─── TEXT PASSAGE ───
This week, we're exploring Green APIs. APIs that show you carbon intensity data you can use in your code. And based on that data create some logic. For example:
* If users' location has high carbon intensity, don't load carbon intensive content on a webpage. Carbon intensive content - videos or images, for example.
* If carbon intensity in a region is high, you can automatically shift your workloads into a green one.
* Schedule batch jobs of your application when the carbon intensity is lower.
In this article, we'll go through two of them. First, I'll write a short overview about each. Then, I'll create a small Go application we can use to call these APIs. And last we'll see the methodologies used within both of them.
That's the plan. Will I be able to stick to it? Let's dive and see.
Electricity Maps
----------------
First in line is the Electricity Maps. They provide electricity data for more than 160 regions. Founded in 2016 with a goal to get us to a decarbonized electricity system. You can find more about them on their website linked below.
[Electricity Maps | Reduce carbon emissions with actionable electricity data Electricity Maps provides actionable electricity carbon data. We help companies effectively reduce their emissions, while differentiating their offerings. © Copyright 2022 Electricity Maps ApS - Univate, Njalsgade 76, 2300 Copenhagen | CVR: DK-39101211. All Rights Reserved. ](https://www.electricitymaps.com/?ref=wonderingchimp.com)
They are the people behind the electricity map I have mentioned in the previous posts. And they are doing a great job!
Source: [https://app.electricitymaps.com/map](https://app.electricitymaps.com/map?ref=wonderingchimp.com)
───
§ **COMPLETE THE FOLLOWING**:
1. According to the Green APIs article, how many regions does Electricity Maps provide electricity data for?
2. From the Green APIs article, copy out the passage from "This week, we're" to "images, for example.".
Rely only on the Green APIs article.
─── PROVIDED RECORDS ───
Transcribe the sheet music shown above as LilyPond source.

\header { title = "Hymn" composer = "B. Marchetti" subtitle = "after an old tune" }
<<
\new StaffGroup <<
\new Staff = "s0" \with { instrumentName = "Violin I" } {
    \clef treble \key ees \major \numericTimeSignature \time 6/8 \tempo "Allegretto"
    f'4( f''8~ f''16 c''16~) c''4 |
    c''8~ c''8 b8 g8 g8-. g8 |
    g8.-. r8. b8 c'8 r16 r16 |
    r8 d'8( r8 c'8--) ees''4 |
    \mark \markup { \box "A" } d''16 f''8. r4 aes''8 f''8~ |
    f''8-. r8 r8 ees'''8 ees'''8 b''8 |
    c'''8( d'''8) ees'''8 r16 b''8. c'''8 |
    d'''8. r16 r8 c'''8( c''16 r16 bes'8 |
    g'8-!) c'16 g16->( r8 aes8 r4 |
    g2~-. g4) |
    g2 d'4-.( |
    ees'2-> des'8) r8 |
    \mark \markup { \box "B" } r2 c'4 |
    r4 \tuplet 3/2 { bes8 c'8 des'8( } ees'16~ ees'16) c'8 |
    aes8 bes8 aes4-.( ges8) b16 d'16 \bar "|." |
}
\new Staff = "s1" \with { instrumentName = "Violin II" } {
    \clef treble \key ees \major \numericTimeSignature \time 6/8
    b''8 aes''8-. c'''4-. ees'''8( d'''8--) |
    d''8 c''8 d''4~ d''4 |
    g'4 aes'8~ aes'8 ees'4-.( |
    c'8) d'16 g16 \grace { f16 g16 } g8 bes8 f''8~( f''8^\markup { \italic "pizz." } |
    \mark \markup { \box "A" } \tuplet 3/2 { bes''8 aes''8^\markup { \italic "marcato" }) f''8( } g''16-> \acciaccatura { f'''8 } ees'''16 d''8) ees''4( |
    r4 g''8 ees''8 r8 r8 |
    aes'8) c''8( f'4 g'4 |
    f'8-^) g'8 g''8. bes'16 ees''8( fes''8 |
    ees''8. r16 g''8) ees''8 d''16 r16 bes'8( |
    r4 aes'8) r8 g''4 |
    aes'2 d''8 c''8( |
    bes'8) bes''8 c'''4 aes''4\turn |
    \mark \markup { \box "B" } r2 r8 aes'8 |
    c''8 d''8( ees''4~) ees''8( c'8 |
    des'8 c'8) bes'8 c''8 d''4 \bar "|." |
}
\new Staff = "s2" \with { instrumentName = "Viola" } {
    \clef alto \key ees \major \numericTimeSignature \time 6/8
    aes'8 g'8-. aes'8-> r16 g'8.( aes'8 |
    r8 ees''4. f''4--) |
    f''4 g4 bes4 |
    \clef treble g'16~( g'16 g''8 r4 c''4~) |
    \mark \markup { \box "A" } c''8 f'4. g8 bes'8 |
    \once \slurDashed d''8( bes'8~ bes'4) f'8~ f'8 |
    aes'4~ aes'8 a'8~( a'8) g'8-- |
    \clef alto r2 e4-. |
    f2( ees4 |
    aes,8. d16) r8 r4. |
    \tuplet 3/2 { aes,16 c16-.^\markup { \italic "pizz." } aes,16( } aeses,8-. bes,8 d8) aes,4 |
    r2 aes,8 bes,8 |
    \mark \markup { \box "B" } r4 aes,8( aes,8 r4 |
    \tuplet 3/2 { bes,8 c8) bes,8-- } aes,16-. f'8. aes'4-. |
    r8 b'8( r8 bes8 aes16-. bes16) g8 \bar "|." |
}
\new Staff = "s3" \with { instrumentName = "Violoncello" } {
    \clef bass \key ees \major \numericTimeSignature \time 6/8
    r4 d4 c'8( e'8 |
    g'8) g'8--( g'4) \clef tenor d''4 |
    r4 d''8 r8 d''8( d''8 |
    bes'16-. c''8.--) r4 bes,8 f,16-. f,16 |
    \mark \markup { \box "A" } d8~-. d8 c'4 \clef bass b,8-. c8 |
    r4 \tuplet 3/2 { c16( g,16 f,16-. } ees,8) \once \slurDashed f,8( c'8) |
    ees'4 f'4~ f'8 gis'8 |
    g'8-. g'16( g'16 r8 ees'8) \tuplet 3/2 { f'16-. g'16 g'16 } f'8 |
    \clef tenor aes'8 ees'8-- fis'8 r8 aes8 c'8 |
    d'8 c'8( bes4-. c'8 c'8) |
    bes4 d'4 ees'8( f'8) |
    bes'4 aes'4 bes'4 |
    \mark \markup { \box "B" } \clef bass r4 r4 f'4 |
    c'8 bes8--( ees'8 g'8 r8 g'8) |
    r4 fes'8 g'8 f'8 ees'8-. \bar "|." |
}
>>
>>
───
§ **EXERCISE SOLUTIONS**:
1. More than 160 regions.

2.
This week, we're exploring Green APIs. APIs that show you carbon intensity data you can use in your code. And based on that data create some logic. For example:
* If users' location has high carbon intensity, don't load carbon intensive content on a webpage. Carbon intensive content - videos or images, for example.